![Surrey budget proposes 9.5% property tax increase for policing transition costs](https://www.ctvnews.ca/content/dam/ctvnews/en/images/2023/2/18/surrey-police-service-1-6280115-1676773544955.jpg)
Surrey budget proposes 9.5% property tax increase for policing transition costs
CTV
The City of Surrey has released its draft five-year budget, allocating more than half of the property tax increases for 2023 to cover the costs associated with the police transition.
The City of Surrey has released its draft five-year budget, allocating more than half of the property tax increases for 2023 to cover the costs associated with the police transition.
It says in a news release that the 2023 draft operating budget was created without a decision on policing in Surrey, but relies on the presumption it will retain the RCMP as the police of jurisdiction.
The city says maintaining the Mounties will cost about $235 million less over the next five years than the Surrey Police Force, but “there remains a shortfall of $116.6 million created by the transition process.”
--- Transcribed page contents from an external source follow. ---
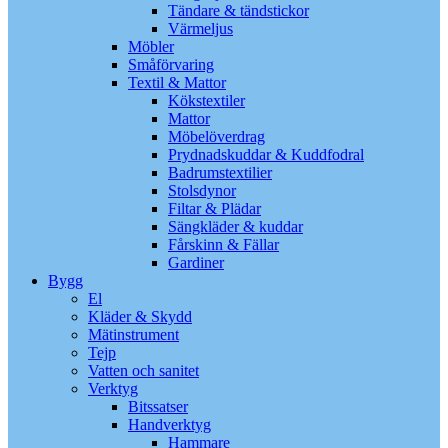
Tändare & tändstickor
Värmeljus
Möbler
Småförvaring
Textil & Mattor
Kökstextiler
Mattor
Möbelöverdrag
Prydnadskuddar & Kuddfodral
Badrumstextilier
Stolsdynor
Filtar & Plädar
Sängkläder & kuddar
Fårskinn & Fällar
Gardiner
Bygg
El
Kläder & Skydd
Mätinstrument
Tejp
Vatten och sanitet
Verktyg
Bitssatser
Handverktyg
Hammare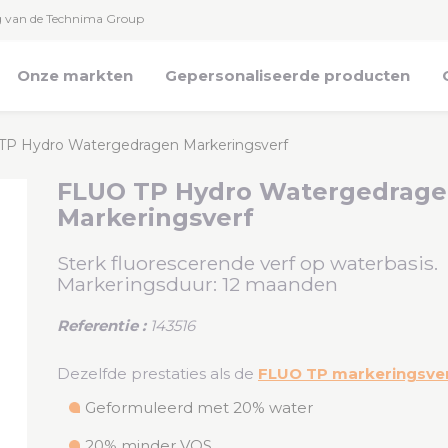
g van de Technima Group
Onze markten
Gepersonaliseerde producten
TP Hydro Watergedragen Markeringsverf
FLUO TP Hydro Watergedrag
Markeringsverf
Sterk fluorescerende verf op waterbasis.
Markeringsduur: 12 maanden
Referentie :
143516
Dezelfde prestaties als de
FLUO TP markeringsve
Geformuleerd met 20% water
20% minder VOS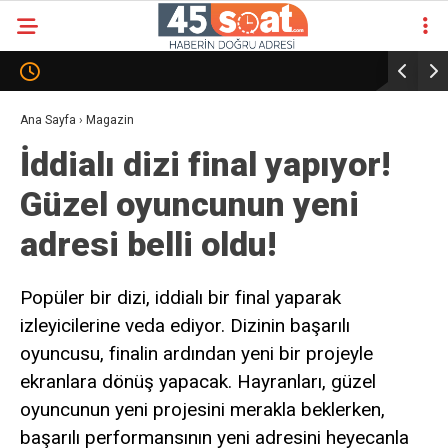
Ana Sayfa
›
Magazin
İddialı dizi final yapıyor!
Güzel oyuncunun yeni
adresi belli oldu!
Popüler bir dizi, iddialı bir final yaparak
izleyicilerine veda ediyor. Dizinin başarılı
oyuncusu, finalin ardından yeni bir projeyle
ekranlara dönüş yapacak. Hayranları, güzel
oyuncunun yeni projesini merakla beklerken,
başarılı performansının yeni adresini heyecanla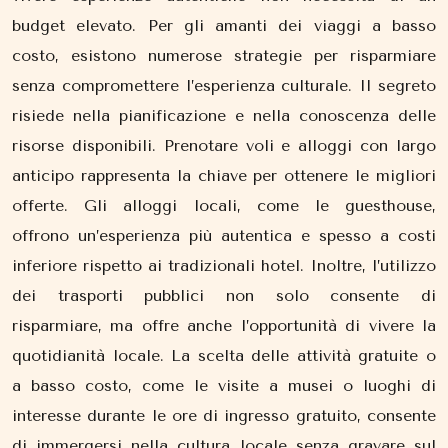
budget elevato. Per gli amanti dei viaggi a basso
costo, esistono numerose strategie per risparmiare
senza compromettere l’esperienza culturale. Il segreto
risiede nella pianificazione e nella conoscenza delle
risorse disponibili. Prenotare voli e alloggi con largo
anticipo rappresenta la chiave per ottenere le migliori
offerte. Gli alloggi locali, come le guesthouse,
offrono un’esperienza più autentica e spesso a costi
inferiore rispetto ai tradizionali hotel. Inoltre, l’utilizzo
dei trasporti pubblici non solo consente di
risparmiare, ma offre anche l’opportunità di vivere la
quotidianità locale. La scelta delle attività gratuite o
a basso costo, come le visite a musei o luoghi di
interesse durante le ore di ingresso gratuito, consente
di immergersi nella cultura locale senza gravare sul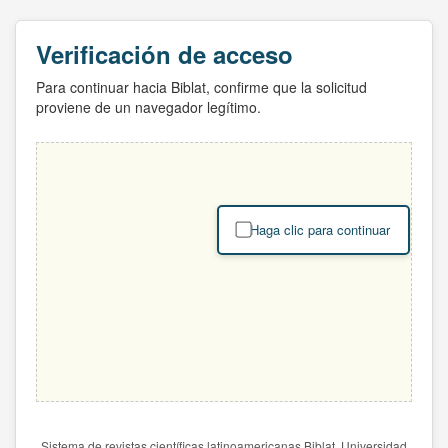
Verificación de acceso
Para continuar hacia Biblat, confirme que la solicitud
proviene de un navegador legítimo.
Haga clic para continuar
Sistema de revistas científicas latinoamericanas Biblat. Universidad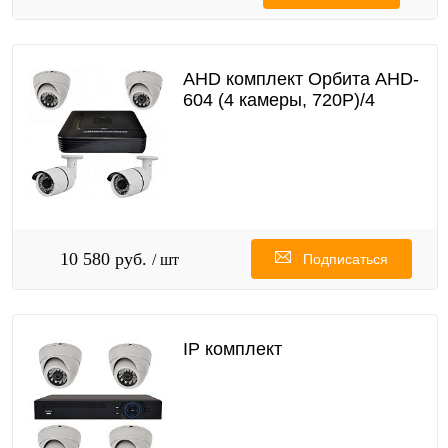
AHD комплект Орбита AHD-
604 (4 камеры, 720Р)/4
10 580 руб.
/ шт
Подписаться
IP комплект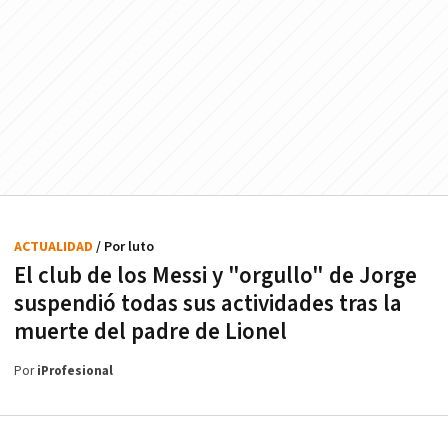
ACTUALIDAD
/ Por luto
El club de los Messi y "orgullo" de Jorge
suspendió todas sus actividades tras la
muerte del padre de Lionel
Por
iProfesional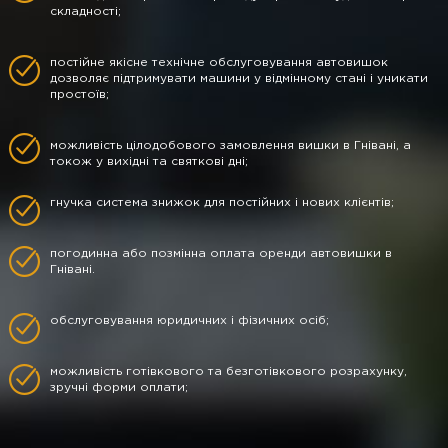
складності;
постійне якісне технічне обслуговування автовишок
дозволяє підтримувати машини у відмінному стані і уникати
простоїв;
можливість цілодобового замовлення вишки в Гнівані, а
токож у вихідні та святкові дні;
гнучка система знижок для постійних і нових клієнтів;
погодинна або позмінна оплата оренди автовишки в
Гнівані.
обслуговування юридичних і фізичних осіб;
можливість готівкового та безготівкового розрахунку,
зручні форми оплати;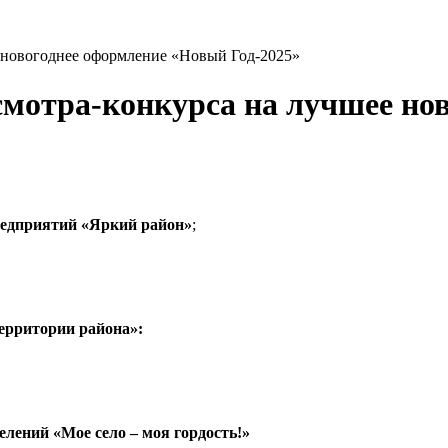
 новогоднее оформление «Новый Год-2025»
смотра-конкурса на лучшее но
редприятий «Яркий район»
;
ерритории района»:
лений «Мое село – моя гордость!»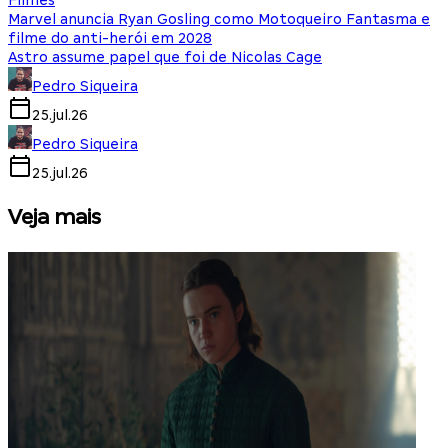
Filmes
Marvel anuncia Ryan Gosling como Motoqueiro Fantasma e
filme do anti-herói em 2028
Astro assume papel que foi de Nicolas Cage
Pedro Siqueira
25.jul.26
Pedro Siqueira
25.jul.26
Veja mais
To account for that, it says the budget proposes a 9.5 per cent General Property Tax increase.
This comes about three weeks after Public Safety Minister Mike Farnworth said the director of police services wanted more information before deciding on the city's plan to revert to the RCMP as its police force.
The new Surrey city council voted in December to send a plan to Farnworth requesting to keep the RCMP, while the Surrey Police Service asked him to reject that plan, saying halting the transition would mean firing 375 employees, dissolving two police unions and accepting “unrecoverable” costs of $107 million.
Mayor Brenda Locke, who campaigned on maintaining the RCMP, said in the news release Saturday that the policing transition “experiment” is now costing residents and businesses.